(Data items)
====

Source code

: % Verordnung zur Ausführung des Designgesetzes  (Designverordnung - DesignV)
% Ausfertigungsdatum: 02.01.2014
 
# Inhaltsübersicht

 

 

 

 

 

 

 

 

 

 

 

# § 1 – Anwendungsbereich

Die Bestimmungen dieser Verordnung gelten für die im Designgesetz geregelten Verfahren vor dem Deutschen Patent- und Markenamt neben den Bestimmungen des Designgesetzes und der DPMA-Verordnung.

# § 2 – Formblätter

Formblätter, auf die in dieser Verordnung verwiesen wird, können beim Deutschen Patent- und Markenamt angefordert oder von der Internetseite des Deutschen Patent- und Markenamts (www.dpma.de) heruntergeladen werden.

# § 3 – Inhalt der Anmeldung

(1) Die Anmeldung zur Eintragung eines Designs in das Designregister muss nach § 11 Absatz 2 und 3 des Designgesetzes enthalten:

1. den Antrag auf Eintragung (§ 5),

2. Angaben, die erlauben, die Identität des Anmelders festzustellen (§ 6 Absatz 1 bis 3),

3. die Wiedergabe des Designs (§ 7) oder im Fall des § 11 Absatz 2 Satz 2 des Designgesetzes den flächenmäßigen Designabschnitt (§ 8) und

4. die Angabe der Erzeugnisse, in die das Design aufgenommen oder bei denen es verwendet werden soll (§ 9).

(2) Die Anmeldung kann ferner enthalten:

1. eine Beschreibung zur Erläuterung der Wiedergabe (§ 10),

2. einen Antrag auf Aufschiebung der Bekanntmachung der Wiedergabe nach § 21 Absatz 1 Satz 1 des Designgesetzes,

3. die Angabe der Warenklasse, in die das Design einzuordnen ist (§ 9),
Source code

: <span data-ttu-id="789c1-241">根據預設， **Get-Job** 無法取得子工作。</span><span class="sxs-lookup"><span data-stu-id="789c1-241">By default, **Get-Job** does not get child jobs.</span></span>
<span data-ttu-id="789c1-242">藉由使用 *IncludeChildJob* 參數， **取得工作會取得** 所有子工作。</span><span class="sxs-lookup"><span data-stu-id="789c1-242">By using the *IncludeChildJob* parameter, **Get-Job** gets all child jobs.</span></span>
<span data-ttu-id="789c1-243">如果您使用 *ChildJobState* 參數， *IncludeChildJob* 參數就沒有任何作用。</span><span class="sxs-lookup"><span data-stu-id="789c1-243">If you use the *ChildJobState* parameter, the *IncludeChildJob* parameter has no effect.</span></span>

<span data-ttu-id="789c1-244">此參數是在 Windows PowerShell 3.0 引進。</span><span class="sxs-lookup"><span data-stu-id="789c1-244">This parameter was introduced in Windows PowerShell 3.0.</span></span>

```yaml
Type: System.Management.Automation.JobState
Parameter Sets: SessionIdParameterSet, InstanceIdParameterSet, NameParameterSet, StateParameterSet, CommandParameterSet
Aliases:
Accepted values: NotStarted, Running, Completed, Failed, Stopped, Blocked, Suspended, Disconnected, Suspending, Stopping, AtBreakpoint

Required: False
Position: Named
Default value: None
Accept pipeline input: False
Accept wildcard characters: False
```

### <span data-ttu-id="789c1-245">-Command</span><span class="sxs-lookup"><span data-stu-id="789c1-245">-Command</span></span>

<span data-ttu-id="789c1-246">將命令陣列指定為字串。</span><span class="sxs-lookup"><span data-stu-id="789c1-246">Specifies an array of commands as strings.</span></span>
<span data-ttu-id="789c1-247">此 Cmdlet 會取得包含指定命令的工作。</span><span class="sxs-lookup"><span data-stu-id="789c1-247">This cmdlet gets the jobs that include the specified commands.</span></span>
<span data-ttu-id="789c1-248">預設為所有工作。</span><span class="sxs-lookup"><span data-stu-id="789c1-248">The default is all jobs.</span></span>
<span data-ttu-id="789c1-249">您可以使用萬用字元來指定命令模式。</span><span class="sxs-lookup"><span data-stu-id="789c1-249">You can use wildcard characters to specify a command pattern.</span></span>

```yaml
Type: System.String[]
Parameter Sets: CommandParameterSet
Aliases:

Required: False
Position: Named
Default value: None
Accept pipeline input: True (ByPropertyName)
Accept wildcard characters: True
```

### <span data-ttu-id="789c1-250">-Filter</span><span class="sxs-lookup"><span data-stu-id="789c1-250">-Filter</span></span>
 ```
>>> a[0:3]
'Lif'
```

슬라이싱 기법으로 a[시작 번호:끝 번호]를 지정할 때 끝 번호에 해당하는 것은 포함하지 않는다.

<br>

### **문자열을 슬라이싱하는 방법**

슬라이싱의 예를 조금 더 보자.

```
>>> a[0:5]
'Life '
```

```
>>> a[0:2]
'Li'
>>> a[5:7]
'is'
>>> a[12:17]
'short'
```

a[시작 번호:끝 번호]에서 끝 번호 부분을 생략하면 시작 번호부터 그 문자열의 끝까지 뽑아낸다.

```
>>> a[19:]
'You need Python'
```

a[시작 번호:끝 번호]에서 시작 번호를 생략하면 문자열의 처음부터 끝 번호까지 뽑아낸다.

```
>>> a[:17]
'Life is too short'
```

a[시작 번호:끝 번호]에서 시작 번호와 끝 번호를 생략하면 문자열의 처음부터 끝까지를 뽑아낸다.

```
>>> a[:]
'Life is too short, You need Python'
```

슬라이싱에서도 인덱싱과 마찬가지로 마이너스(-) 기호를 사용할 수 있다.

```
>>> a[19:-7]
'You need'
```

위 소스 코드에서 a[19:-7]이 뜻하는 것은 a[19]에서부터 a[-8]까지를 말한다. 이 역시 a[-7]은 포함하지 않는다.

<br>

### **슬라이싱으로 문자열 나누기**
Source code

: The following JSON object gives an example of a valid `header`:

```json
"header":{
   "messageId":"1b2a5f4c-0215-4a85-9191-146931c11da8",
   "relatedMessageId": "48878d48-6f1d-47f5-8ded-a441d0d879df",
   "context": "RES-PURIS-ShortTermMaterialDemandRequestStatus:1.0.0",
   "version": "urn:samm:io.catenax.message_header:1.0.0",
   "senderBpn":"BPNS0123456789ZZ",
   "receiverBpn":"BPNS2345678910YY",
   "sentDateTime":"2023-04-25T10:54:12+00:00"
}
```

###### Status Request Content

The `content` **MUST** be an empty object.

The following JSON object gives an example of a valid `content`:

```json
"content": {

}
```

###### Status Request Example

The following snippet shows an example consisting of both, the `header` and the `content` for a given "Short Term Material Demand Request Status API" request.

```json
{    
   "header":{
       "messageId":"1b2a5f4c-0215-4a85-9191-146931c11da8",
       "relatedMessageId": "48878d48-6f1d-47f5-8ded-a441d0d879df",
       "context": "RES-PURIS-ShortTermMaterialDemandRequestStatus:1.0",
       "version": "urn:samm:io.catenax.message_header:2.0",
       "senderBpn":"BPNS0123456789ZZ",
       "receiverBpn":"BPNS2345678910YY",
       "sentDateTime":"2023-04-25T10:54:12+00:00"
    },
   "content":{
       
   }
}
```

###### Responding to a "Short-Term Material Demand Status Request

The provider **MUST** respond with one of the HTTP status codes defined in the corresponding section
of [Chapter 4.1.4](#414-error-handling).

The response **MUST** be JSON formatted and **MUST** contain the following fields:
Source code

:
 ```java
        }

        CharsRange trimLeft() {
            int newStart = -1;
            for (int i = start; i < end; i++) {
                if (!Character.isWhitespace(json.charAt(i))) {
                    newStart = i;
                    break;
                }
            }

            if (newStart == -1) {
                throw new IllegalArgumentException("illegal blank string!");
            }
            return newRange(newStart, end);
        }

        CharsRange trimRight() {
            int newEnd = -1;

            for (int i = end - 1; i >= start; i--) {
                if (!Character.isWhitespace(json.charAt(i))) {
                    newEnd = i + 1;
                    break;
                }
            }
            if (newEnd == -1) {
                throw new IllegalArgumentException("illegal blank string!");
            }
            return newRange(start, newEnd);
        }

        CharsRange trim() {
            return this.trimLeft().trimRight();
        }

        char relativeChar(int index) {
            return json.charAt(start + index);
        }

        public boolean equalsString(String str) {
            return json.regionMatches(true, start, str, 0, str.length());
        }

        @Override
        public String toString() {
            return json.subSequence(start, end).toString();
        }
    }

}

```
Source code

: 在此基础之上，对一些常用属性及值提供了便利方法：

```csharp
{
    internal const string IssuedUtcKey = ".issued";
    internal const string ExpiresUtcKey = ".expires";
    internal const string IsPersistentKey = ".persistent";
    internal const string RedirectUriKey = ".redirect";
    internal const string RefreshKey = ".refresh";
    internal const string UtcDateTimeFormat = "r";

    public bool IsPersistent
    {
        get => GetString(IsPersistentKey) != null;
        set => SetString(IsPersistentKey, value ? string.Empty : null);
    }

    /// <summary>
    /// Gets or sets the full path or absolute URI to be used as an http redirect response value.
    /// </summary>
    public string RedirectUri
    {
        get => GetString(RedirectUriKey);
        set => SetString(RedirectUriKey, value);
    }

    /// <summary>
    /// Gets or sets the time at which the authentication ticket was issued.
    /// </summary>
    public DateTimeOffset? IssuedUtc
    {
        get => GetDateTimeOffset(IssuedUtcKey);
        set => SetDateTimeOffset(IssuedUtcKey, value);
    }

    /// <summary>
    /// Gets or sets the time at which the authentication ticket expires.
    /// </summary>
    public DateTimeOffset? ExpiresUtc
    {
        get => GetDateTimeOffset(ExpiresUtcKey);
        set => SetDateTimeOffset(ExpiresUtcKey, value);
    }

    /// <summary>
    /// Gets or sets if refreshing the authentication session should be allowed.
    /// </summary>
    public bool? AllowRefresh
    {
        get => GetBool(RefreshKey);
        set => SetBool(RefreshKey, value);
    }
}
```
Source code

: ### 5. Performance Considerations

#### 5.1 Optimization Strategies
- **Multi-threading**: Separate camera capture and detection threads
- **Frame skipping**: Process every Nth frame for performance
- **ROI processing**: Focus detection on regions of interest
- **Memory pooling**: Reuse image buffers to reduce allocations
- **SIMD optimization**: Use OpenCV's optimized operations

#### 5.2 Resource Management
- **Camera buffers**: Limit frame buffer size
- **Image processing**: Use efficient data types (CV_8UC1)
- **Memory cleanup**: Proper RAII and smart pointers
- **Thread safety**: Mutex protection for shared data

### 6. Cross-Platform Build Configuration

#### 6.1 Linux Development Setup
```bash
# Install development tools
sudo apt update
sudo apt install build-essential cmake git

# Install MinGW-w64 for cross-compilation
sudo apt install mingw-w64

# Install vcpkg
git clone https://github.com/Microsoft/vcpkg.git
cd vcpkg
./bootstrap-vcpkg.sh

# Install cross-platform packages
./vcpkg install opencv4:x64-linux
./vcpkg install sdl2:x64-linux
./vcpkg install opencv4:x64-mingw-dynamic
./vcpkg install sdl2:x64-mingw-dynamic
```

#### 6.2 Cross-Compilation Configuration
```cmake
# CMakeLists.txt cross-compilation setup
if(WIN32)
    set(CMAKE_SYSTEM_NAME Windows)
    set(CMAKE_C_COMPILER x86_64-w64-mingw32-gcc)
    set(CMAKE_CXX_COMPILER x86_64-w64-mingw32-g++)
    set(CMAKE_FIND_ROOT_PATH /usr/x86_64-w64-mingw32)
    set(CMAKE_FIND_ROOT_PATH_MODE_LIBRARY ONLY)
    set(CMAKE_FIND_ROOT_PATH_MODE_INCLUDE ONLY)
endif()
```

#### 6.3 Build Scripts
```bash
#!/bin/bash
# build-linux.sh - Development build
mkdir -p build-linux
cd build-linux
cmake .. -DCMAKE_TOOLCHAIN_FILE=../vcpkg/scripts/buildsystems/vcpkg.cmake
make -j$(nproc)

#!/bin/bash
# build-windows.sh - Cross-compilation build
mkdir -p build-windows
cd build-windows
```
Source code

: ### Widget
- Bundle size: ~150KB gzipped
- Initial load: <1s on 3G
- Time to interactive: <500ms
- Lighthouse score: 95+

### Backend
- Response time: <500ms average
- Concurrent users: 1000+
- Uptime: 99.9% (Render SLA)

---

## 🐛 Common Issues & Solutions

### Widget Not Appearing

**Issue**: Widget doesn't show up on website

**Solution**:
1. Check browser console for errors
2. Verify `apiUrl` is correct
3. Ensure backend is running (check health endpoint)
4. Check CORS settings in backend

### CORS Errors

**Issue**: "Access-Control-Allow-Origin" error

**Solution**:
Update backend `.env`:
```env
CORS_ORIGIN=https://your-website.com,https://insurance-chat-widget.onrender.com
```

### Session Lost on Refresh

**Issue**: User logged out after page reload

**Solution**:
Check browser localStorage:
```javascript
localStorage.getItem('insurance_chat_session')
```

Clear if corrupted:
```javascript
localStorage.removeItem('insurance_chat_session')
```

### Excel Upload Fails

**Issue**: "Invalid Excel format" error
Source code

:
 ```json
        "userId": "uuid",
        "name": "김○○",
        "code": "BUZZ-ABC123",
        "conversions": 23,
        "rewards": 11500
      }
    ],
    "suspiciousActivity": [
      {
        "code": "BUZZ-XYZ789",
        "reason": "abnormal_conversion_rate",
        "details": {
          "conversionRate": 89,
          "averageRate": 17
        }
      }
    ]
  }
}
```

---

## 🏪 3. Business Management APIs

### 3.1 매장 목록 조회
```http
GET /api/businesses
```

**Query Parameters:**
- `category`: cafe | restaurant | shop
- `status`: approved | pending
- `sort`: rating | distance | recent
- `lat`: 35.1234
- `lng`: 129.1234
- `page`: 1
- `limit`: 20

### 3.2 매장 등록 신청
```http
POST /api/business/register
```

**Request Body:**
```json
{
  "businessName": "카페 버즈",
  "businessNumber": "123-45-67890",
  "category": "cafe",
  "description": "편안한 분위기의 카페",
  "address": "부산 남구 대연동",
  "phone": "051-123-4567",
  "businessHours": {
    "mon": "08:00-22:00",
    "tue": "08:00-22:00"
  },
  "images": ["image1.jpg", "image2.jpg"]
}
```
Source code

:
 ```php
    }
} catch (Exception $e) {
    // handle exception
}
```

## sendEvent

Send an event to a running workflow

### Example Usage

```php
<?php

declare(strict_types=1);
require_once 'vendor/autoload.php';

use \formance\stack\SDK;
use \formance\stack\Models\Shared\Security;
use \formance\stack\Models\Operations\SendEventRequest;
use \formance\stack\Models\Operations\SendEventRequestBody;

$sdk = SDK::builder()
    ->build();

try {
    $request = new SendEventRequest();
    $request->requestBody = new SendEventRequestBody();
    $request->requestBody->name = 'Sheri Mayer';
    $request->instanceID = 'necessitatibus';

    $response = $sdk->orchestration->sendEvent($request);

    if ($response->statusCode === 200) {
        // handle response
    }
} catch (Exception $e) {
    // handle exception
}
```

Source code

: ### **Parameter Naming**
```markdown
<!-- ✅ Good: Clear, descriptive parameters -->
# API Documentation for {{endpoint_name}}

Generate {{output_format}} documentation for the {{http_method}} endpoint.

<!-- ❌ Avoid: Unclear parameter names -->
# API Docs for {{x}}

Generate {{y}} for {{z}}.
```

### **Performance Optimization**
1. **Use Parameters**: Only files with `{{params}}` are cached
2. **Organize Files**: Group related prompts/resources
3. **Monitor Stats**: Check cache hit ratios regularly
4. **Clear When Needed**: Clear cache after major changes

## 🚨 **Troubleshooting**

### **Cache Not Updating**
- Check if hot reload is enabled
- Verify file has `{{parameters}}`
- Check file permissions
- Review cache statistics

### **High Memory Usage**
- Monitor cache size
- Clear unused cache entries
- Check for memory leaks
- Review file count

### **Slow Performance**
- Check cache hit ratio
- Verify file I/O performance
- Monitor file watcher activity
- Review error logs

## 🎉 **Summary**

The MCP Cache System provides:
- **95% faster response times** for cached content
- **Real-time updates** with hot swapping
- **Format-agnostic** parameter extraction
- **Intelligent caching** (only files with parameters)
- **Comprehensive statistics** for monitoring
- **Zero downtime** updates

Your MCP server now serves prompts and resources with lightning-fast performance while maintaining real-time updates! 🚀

====

**What is required**
Across the records above, return every line that contains the word "wildcard".

**Answer section**
Accept wildcard characters: False
<span data-ttu-id="789c1-249">您可以使用萬用字元來指定命令模式。</span><span class="sxs-lookup"><span data-stu-id="789c1-249">You can use wildcard characters to specify a command pattern.</span></span>
Accept wildcard characters: True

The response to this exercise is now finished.